Le défi d’une nouvelle gouvernance québécoise impliquant les organismes communautaires d’insertion

Par Geneviève Shields
Cahier 06-01 – Janvier 2006 – 95 pages

Lors de la réforme de la Sécurité du revenu en 1996, Québec a fait le pari de revoir fondamentalement ses approches en matière d’intervention auprès des personnes sans- emploi. Avec la ratification de l’entente Canada-Québec relative au marché du travail en 1997, le gouvernement du Québec devient le maître d’œuvre de sa politique d’emploi. Un profond bouleversement se manifeste à tous les niveaux. On institue Emploi-Québec et la Commission des partenaires du marché du travail. Une nouvelle forme de gouvernance associative va voir le jour. Ce cahier présente les résultats d’une recherche qualitative menée dans le cadre de la maîtrise en intervention sociale de l’UQAM. Il tente de cerner les effets des transformations sur les dynamiques partenariales entre les acteurs étatiques et les organismes communautaires du champ de la main-d’œuvre.

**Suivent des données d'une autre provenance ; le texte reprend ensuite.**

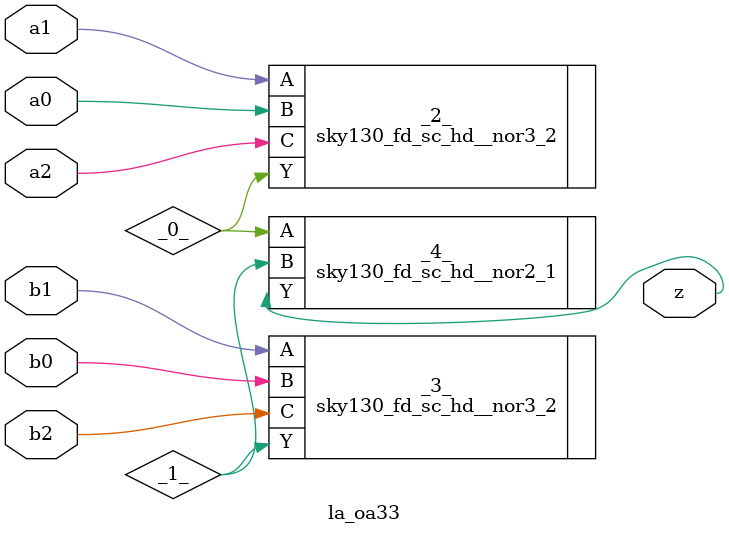
<source format=v>
/* Generated by Yosys 0.37 (git sha1 a5c7f69ed, clang 14.0.0-1ubuntu1.1 -fPIC -Os) */

module la_oa33(a0, a1, a2, b0, b1, b2, z);
  wire _0_;
  wire _1_;
  input a0;
  wire a0;
  input a1;
  wire a1;
  input a2;
  wire a2;
  input b0;
  wire b0;
  input b1;
  wire b1;
  input b2;
  wire b2;
  output z;
  wire z;
  sky130_fd_sc_hd__nor3_2 _2_ (
    .A(a1),
    .B(a0),
    .C(a2),
    .Y(_0_)
  );
  sky130_fd_sc_hd__nor3_2 _3_ (
    .A(b1),
    .B(b0),
    .C(b2),
    .Y(_1_)
  );
  sky130_fd_sc_hd__nor2_1 _4_ (
    .A(_0_),
    .B(_1_),
    .Y(z)
  );
endmodule

</source>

Les organismes communautaires oeuvrant en développement de l’employabilité et en insertion socioéconomique constituent un imposant levier pour la prestation de services complémentaires aux Centres locaux d’emploi (CLE). À partir d’une dizaine d’entrevues réalisées auprès d’acteurs publics, communautaires et politiques, nous mettons en relief certaines des propriétés émanant de la gestion partenariale à Emploi-Québec en regard de l’implication des organismes communautaires d’insertion dans la mise en œuvre de la Politique active du marché du travail (PAMT). La séquence historique examinée débute avec la réforme de la Sécurité du revenu de 1996 et se termine avec la fin du règne du Parti québécois, en 2003.